==== TASK INPUTS

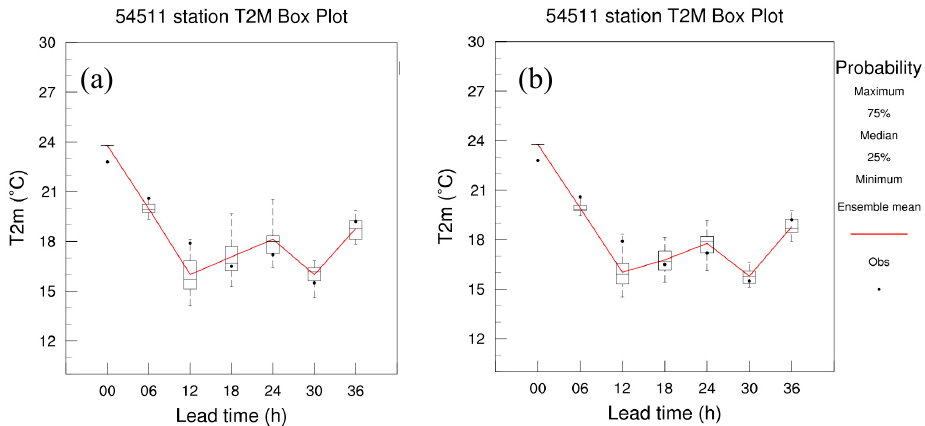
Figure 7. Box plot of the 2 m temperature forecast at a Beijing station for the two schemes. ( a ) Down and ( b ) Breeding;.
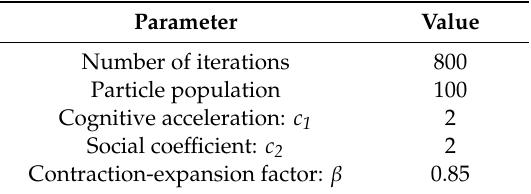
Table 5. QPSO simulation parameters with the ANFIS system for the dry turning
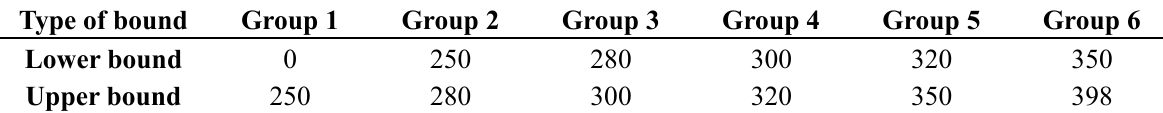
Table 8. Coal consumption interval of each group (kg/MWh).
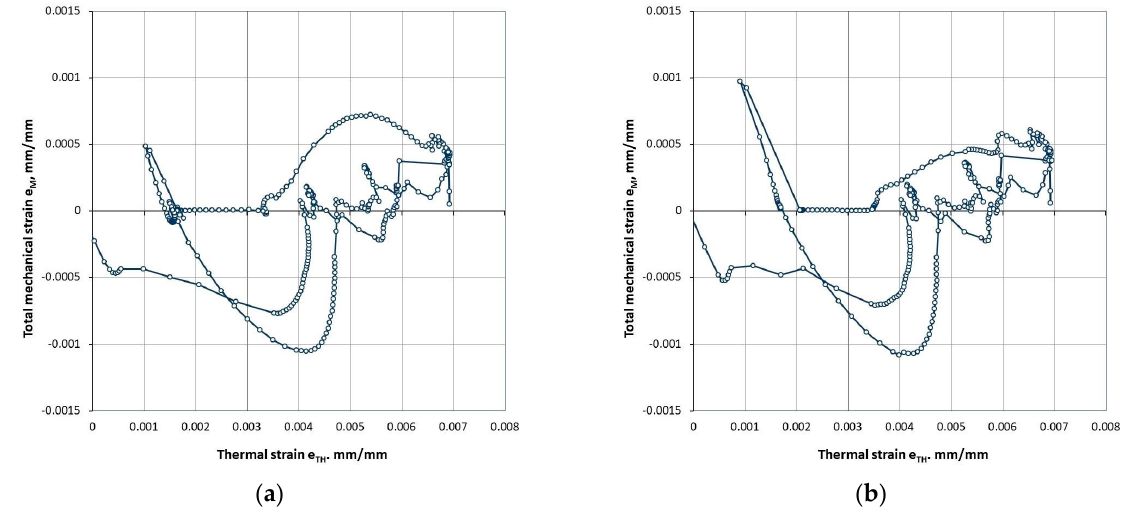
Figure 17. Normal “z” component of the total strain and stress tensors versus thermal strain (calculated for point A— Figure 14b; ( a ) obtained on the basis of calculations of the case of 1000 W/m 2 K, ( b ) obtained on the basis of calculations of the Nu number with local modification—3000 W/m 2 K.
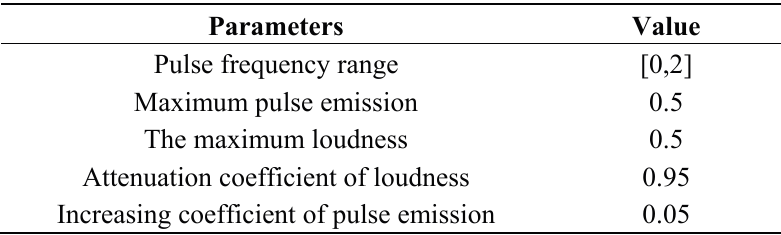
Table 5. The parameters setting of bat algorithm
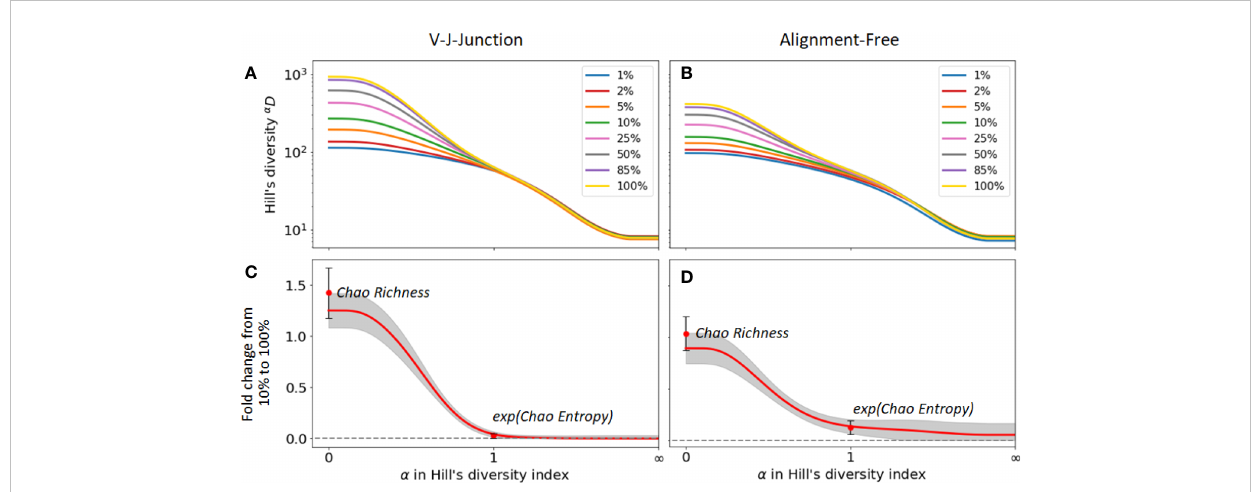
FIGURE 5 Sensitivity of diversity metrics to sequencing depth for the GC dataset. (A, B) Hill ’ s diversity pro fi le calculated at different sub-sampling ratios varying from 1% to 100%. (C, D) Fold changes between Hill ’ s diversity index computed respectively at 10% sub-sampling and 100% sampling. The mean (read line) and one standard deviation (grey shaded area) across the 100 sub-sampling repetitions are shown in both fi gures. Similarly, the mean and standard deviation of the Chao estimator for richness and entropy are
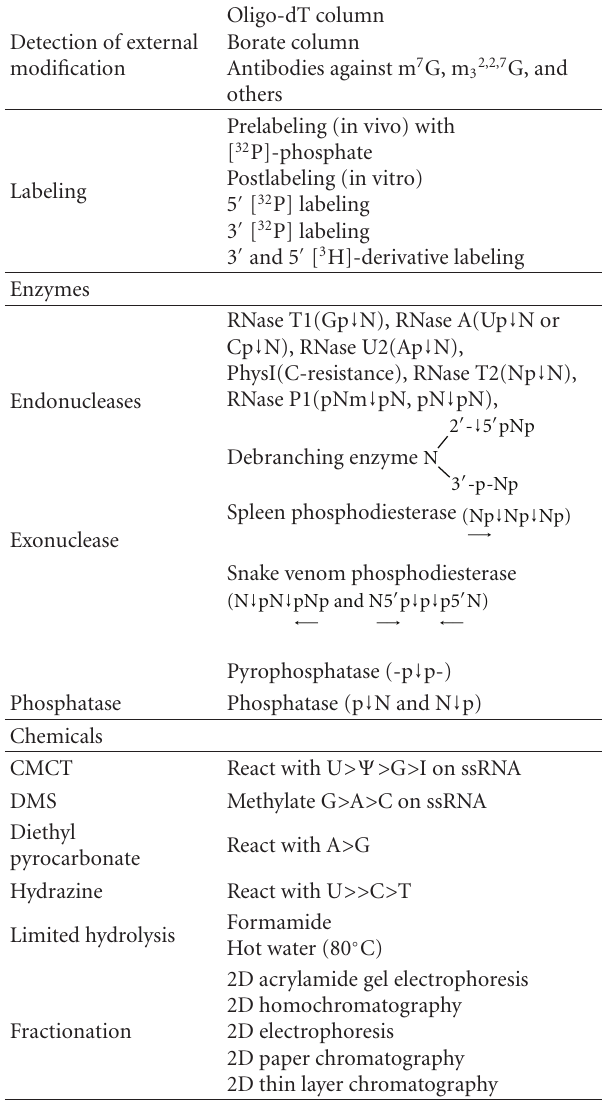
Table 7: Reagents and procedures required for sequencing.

========
==== TASK INPUTS

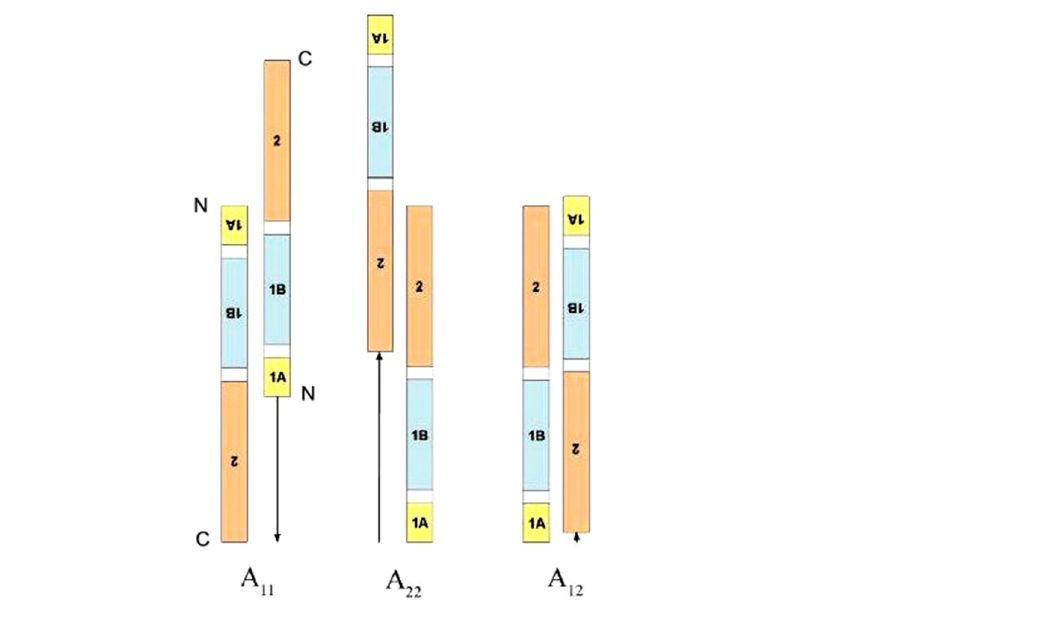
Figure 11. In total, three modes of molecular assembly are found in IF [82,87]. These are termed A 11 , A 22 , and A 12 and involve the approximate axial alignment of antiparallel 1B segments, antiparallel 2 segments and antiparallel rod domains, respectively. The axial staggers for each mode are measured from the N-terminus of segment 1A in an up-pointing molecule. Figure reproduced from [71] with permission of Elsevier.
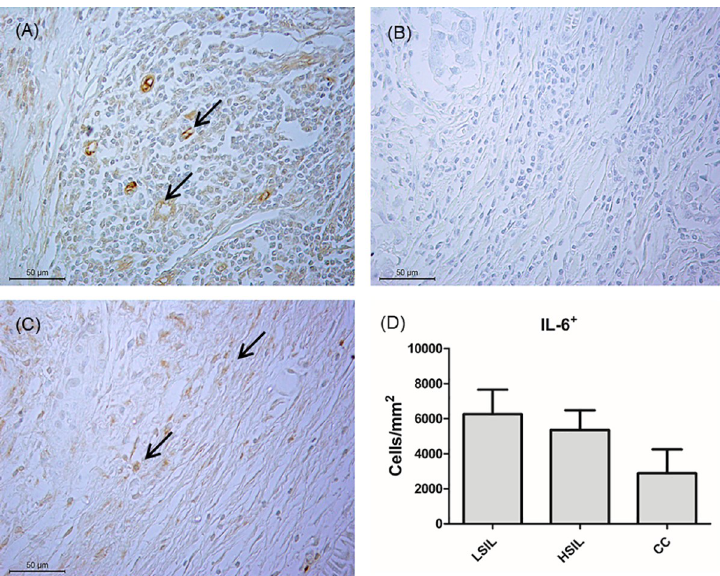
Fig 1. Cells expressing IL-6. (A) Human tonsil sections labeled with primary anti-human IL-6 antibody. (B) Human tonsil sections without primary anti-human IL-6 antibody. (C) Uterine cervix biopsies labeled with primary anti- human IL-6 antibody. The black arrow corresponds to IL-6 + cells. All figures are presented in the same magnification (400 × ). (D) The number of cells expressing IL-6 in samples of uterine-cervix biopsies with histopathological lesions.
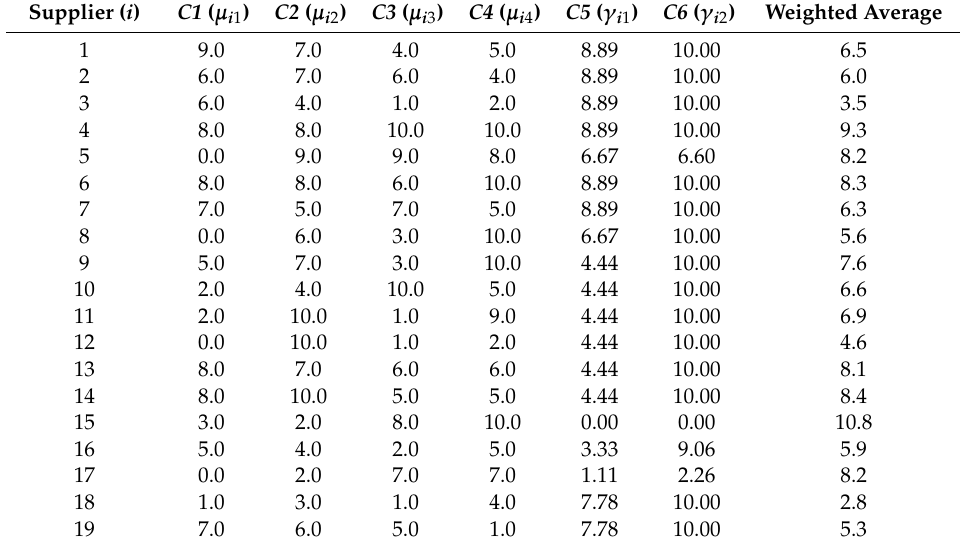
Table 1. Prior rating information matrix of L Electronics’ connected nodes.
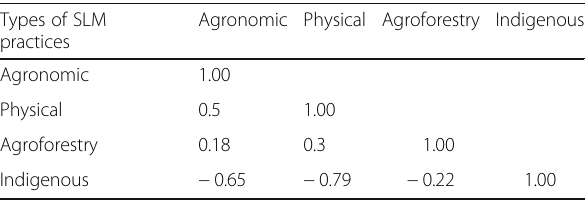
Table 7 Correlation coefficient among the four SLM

========
==== TASK INPUTS

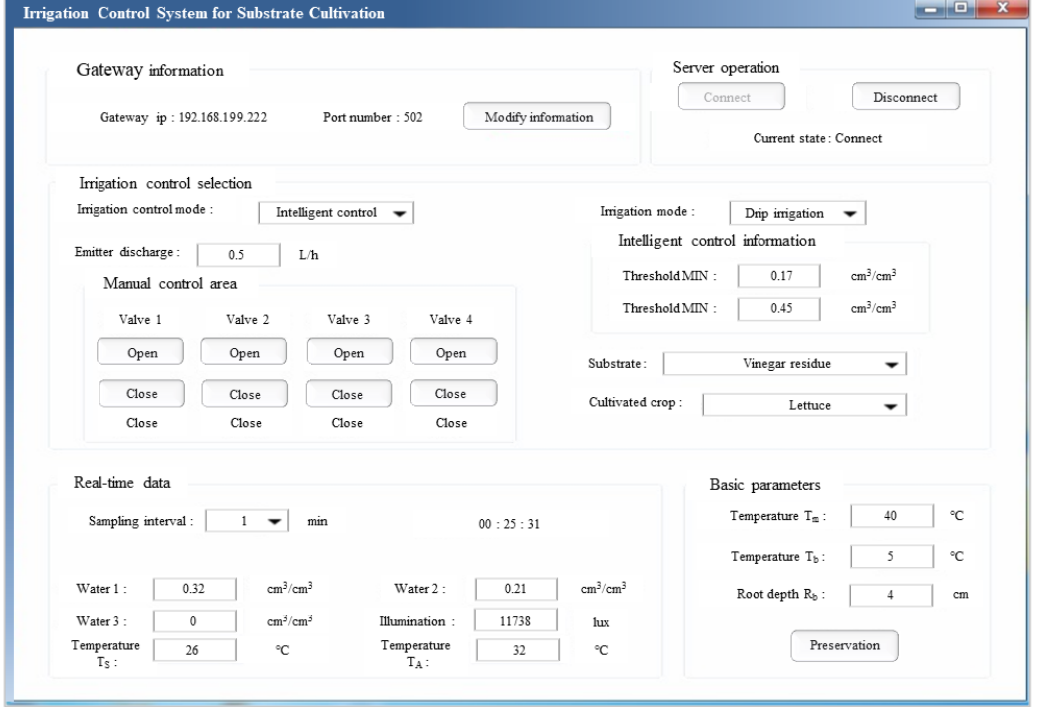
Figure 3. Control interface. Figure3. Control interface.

========

- _AIM OF THE EXERCISE_
With the pictures omitted, copy exactly the lines of the listing above starting at the line containing "FIGURE 5 Sensitivity" and ending at the line containing "Table 7: Reagents", both included.

- _SOLUTION TO THE PROBLEM_
FIGURE 5 Sensitivity of diversity metrics to sequencing depth for the GC dataset. (A, B) Hill ’ s diversity pro fi le calculated at different sub-sampling ratios varying from 1% to 100%. (C, D) Fold changes between Hill ’ s diversity index computed respectively at 10% sub-sampling and 100% sampling. The mean (read line) and one standard deviation (grey shaded area) across the 100 sub-sampling repetitions are shown in both fi gures. Similarly, the mean and standard deviation of the Chao estimator for richness and entropy are
Table 7: Reagents and procedures required for sequencing.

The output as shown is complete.